■ **Task requirements**:
#1 Transcribe the part of the interview transcript that runs from "Miller: So seven years" to "most senior ensemble?".
#2 Summarize the interview transcript in two sentences.

Miller: Let’s have a listen to one of the performances that he conducted that was recorded. This is Rimsky-Korsakov’s “Russian Easter Festival Overture,” performed on April 21st, 1951.

[Recording plays: Orchestra music]

Miller: Macy Gong, I mentioned that you are the principal flutist now for the Portland Youth Philharmonic. You’ve been with the group in one of the ensembles for six years now, is that right?

Macy Gong: So this is my fifth year in the Philharmonic orchestra. And before that, I spent one year each in the Wind Ensemble in the Conservatory orchestra.

Miller: So seven years total. Do you remember the first time you played with the full Portland Youth Philharmonic orchestra, which I gather to be the most senior ensemble?

Gong: Yeah. The first time I played with them was probably during our summer social at the start of that season and we were rehearsing the Amy Beach symphony. I remember just being really impressed by all the musicians around me because I was still in middle school at the time. Everyone around me was in high school and they had been in the orchestra for a long time. So I felt a little intimidated but also I just felt really honored to be able to play with them.

■ **Source data**:
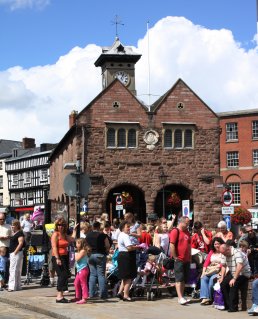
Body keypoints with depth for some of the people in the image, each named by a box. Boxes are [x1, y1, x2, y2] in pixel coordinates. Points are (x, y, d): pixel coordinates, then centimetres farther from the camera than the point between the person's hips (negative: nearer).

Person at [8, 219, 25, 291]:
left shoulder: (20, 233, -10)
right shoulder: (13, 233, 18)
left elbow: (20, 243, -17)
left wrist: (15, 252, -19)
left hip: (17, 253, -10)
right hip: (12, 253, 10)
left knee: (14, 269, -12)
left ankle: (12, 286, -13)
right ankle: (18, 286, 17)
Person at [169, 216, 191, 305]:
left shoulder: (187, 232, 16)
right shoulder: (175, 231, -9)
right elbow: (172, 245, -16)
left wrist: (189, 257, 16)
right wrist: (175, 257, -15)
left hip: (187, 260, 8)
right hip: (179, 260, -8)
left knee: (184, 280, 9)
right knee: (179, 279, -8)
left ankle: (181, 297, 15)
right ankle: (180, 298, -12)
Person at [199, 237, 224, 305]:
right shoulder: (211, 252, 18)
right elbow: (206, 262, 10)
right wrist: (203, 272, -1)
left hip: (219, 271, -5)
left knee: (212, 279, -30)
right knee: (203, 278, -21)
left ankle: (210, 298, -19)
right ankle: (204, 297, -29)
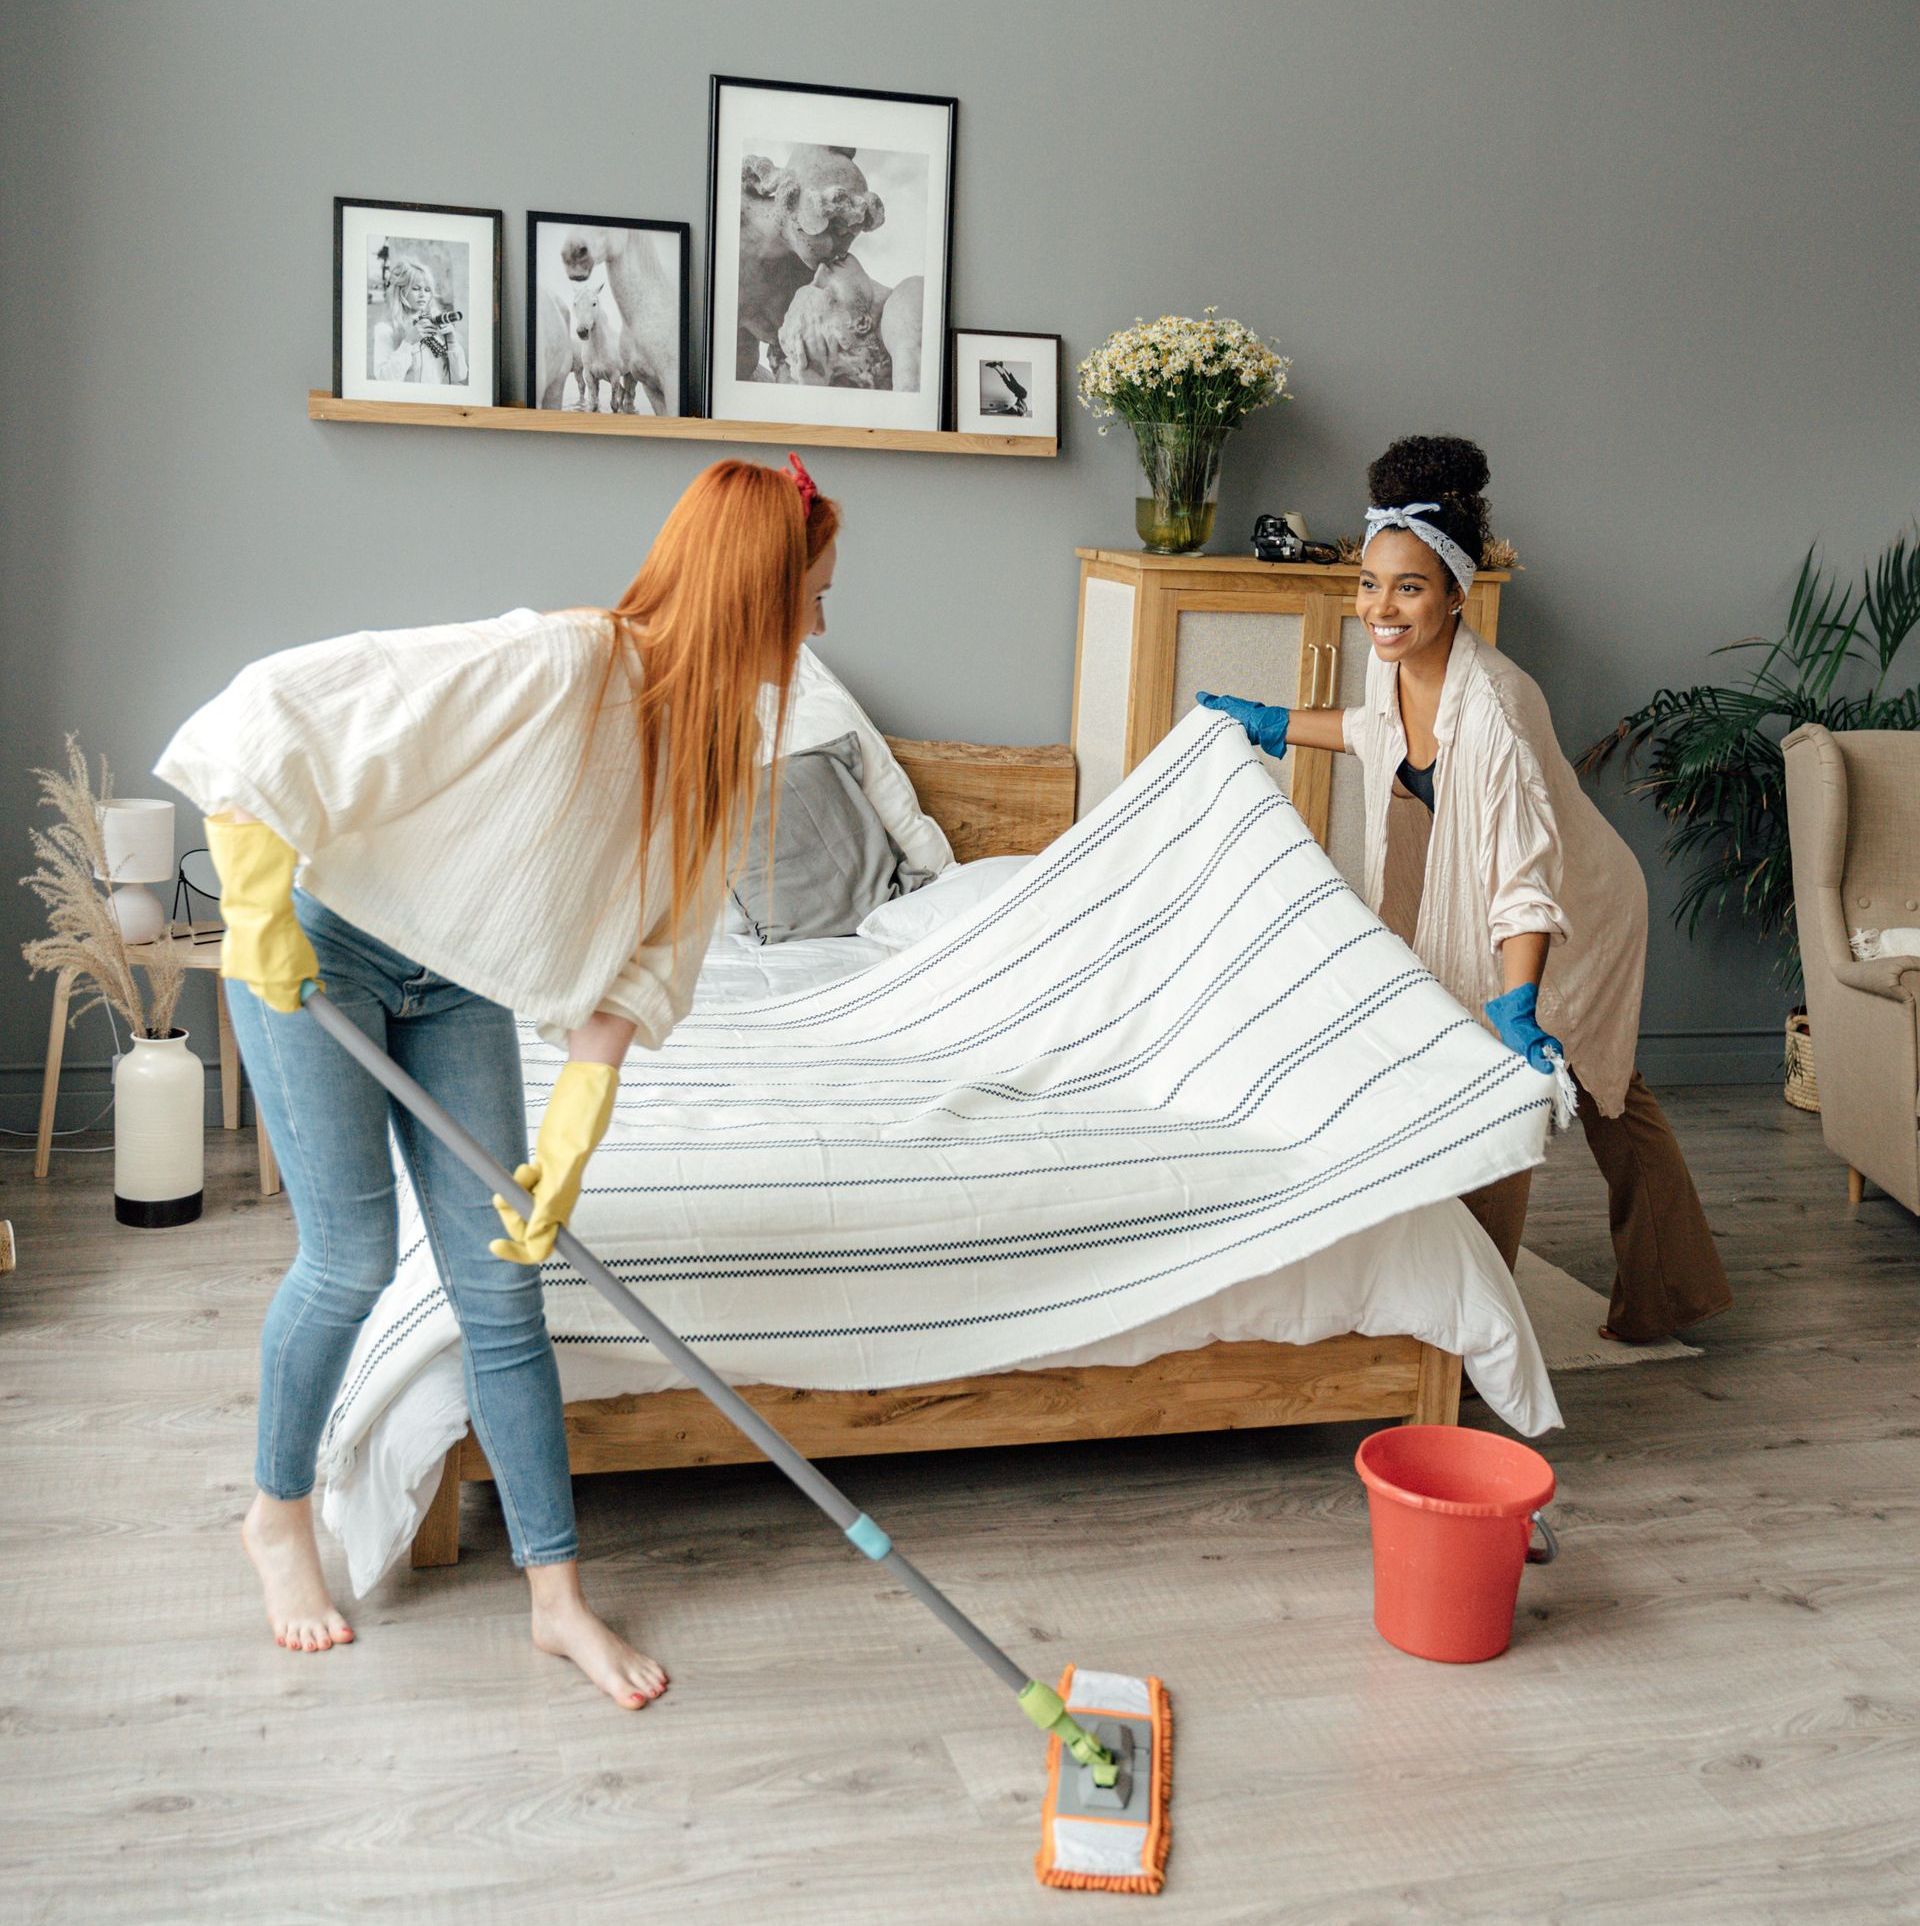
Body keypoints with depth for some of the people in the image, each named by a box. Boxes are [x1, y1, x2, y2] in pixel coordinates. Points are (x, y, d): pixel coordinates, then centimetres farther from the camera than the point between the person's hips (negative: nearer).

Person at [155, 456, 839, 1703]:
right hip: (319, 947, -6)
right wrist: (261, 914, -26)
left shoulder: (719, 757, -8)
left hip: (459, 988, 6)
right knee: (354, 1259, -3)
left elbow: (637, 965, -5)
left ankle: (559, 1593, 11)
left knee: (500, 1279, 2)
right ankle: (278, 1513, 25)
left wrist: (571, 1143, -12)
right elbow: (277, 707, -31)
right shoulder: (552, 666, -32)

■ **Answers provided**:
#1
Miller: So seven years total. Do you remember the first time you played with the full Portland Youth Philharmonic orchestra, which I gather to be the most senior ensemble?

#2 Macy Gong, now principal flutist of the Portland Youth Philharmonic, is in a fifth year with its Philharmonic orchestra after spending one year each in the Wind Ensemble and the Conservatory orchestra. Gong first played with the full orchestra at a summer social while rehearsing the Amy Beach symphony and, still in middle school among high school musicians, felt a little intimidated but also honored to play with them.